### INPUT DATA ###
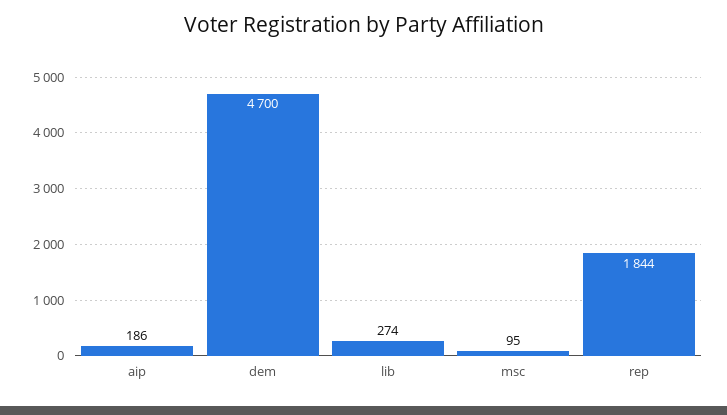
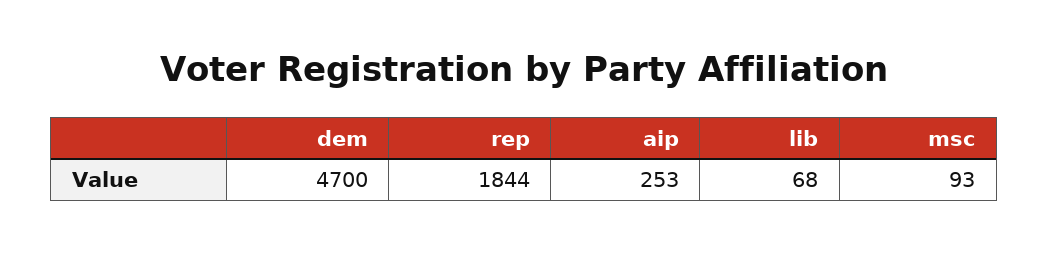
  {
-   "aip": 186,
+   "aip": 253,
    "dem": 4700,
-   "lib": 274,
+   "lib": 68,
-   "msc": 95,
+   "msc": 93,
    "rep": 1844
  }

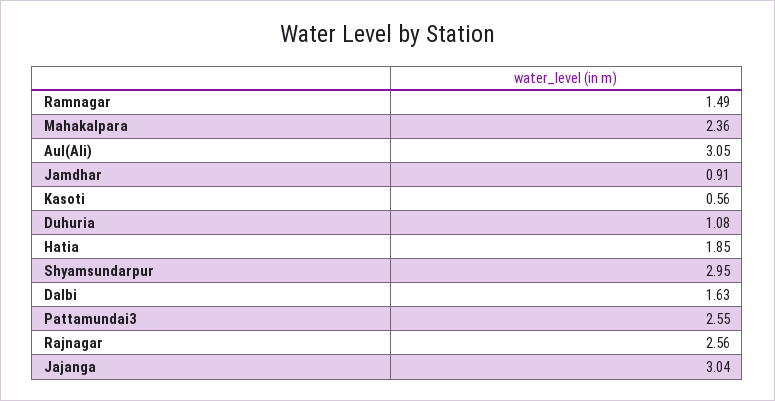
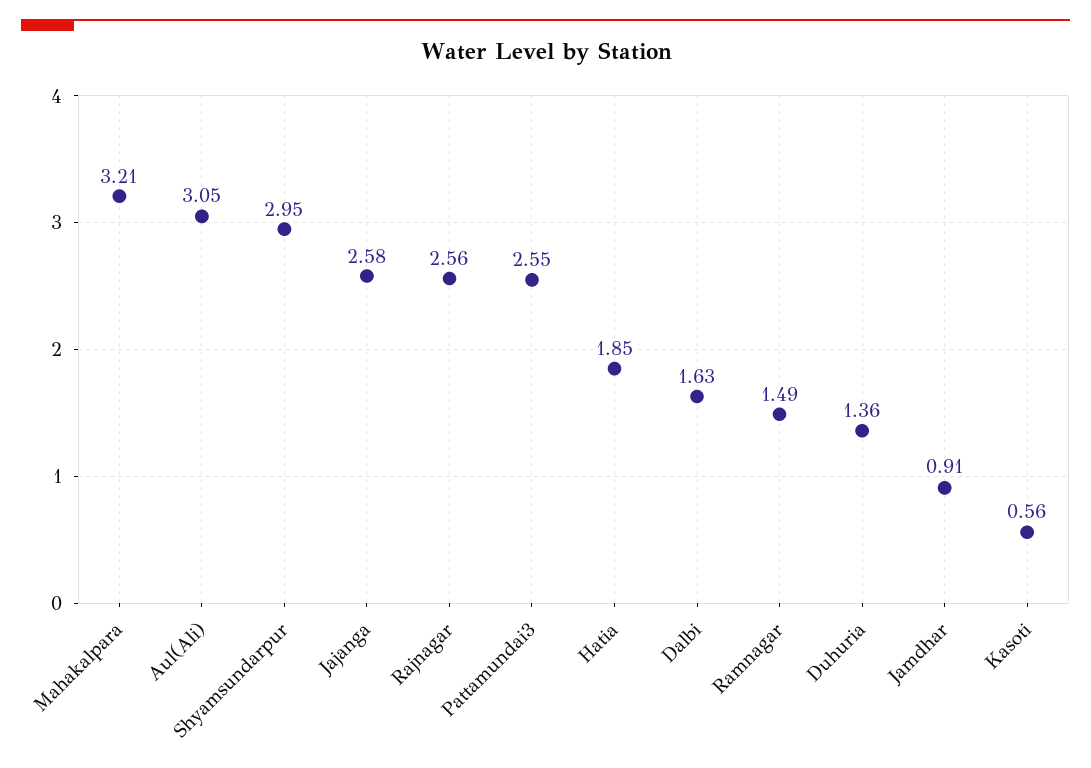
  {
    "Ramnagar": 1.49,
-   "Mahakalpara": 2.36,
+   "Mahakalpara": 3.21,
    "Aul(Ali)": 3.05,
    "Jamdhar": 0.91,
    "Kasoti": 0.56,
-   "Duhuria": 1.08,
+   "Duhuria": 1.36,
    "Hatia": 1.85,
    "Shyamsundarpur": 2.95,
    "Dalbi": 1.63,
    "Pattamundai3": 2.55,
    "Rajnagar": 2.56,
-   "Jajanga": 3.04
+   "Jajanga": 2.58
  }

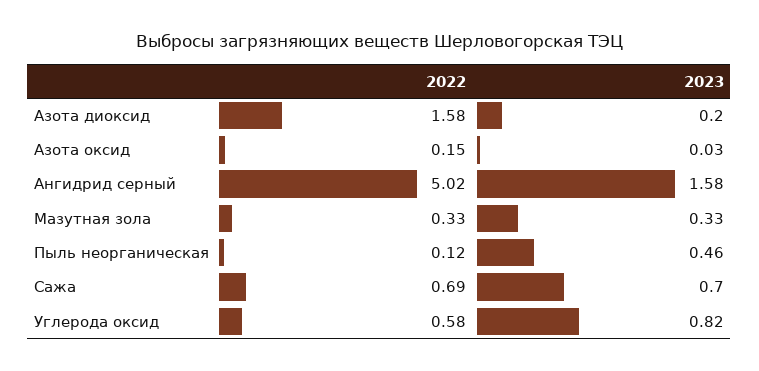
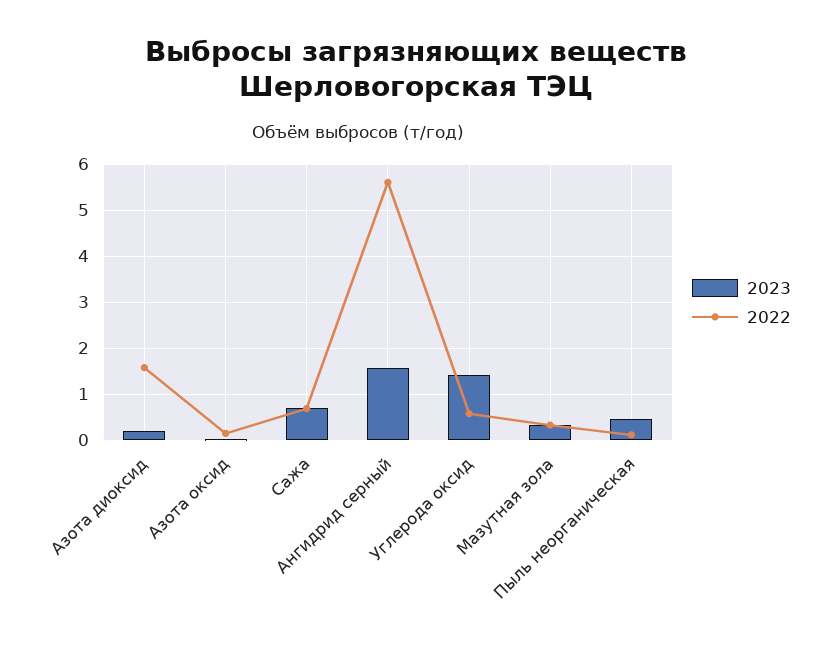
  {
    "2022": {
      "Азота диоксид": 1.58,
      "Азота оксид": 0.15,
-     "Ангидрид серный": 5.02,
+     "Ангидрид серный": 5.6,
      "Мазутная зола": 0.33,
      "Пыль неорганическая": 0.12,
      "Сажа": 0.69,
      "Углерода оксид": 0.58
    },
    "2023": {
      "Азота диоксид": 0.2,
      "Азота оксид": 0.03,
      "Ангидрид серный": 1.58,
      "Мазутная зола": 0.33,
      "Пыль неорганическая": 0.46,
      "Сажа": 0.7,
-     "Углерода оксид": 0.82
+     "Углерода оксид": 1.4
    }
  }

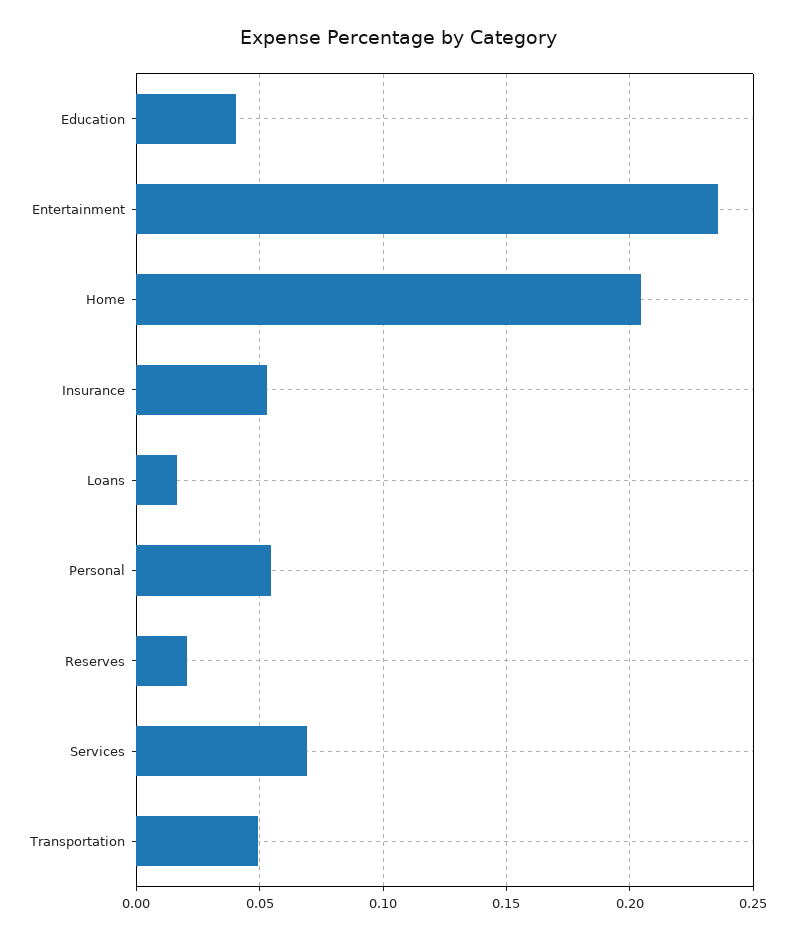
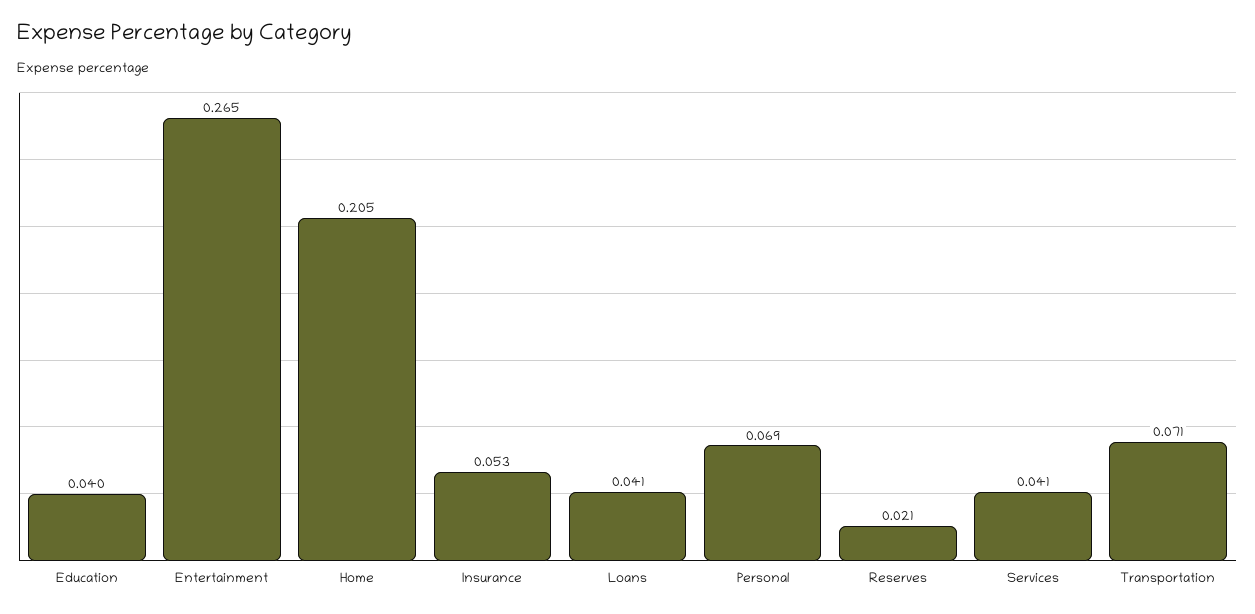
  {
    "Education": 0.04,
-   "Entertainment": 0.235,
+   "Entertainment": 0.265,
    "Home": 0.205,
    "Insurance": 0.053,
-   "Loans": 0.015,
+   "Loans": 0.041,
-   "Personal": 0.055,
+   "Personal": 0.069,
    "Reserves": 0.021,
-   "Services": 0.07,
+   "Services": 0.041,
-   "Transportation": 0.05
+   "Transportation": 0.071
  }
###
* [TASK TO COMPLETE]:
With the pictures removed, print the entries above exactly.

* [ANSWER TO THIS PROBLEM]:
  {
-   "aip": 186,
+   "aip": 253,
    "dem": 4700,
-   "lib": 274,
+   "lib": 68,
-   "msc": 95,
+   "msc": 93,
    "rep": 1844
  }

  {
    "Ramnagar": 1.49,
-   "Mahakalpara": 2.36,
+   "Mahakalpara": 3.21,
    "Aul(Ali)": 3.05,
    "Jamdhar": 0.91,
    "Kasoti": 0.56,
-   "Duhuria": 1.08,
+   "Duhuria": 1.36,
    "Hatia": 1.85,
    "Shyamsundarpur": 2.95,
    "Dalbi": 1.63,
    "Pattamundai3": 2.55,
    "Rajnagar": 2.56,
-   "Jajanga": 3.04
+   "Jajanga": 2.58
  }

  {
    "2022": {
      "Азота диоксид": 1.58,
      "Азота оксид": 0.15,
-     "Ангидрид серный": 5.02,
+     "Ангидрид серный": 5.6,
      "Мазутная зола": 0.33,
      "Пыль неорганическая": 0.12,
      "Сажа": 0.69,
      "Углерода оксид": 0.58
    },
    "2023": {
      "Азота диоксид": 0.2,
      "Азота оксид": 0.03,
      "Ангидрид серный": 1.58,
      "Мазутная зола": 0.33,
      "Пыль неорганическая": 0.46,
      "Сажа": 0.7,
-     "Углерода оксид": 0.82
+     "Углерода оксид": 1.4
    }
  }

  {
    "Education": 0.04,
-   "Entertainment": 0.235,
+   "Entertainment": 0.265,
    "Home": 0.205,
    "Insurance": 0.053,
-   "Loans": 0.015,
+   "Loans": 0.041,
-   "Personal": 0.055,
+   "Personal": 0.069,
    "Reserves": 0.021,
-   "Services": 0.07,
+   "Services": 0.041,
-   "Transportation": 0.05
+   "Transportation": 0.071
  }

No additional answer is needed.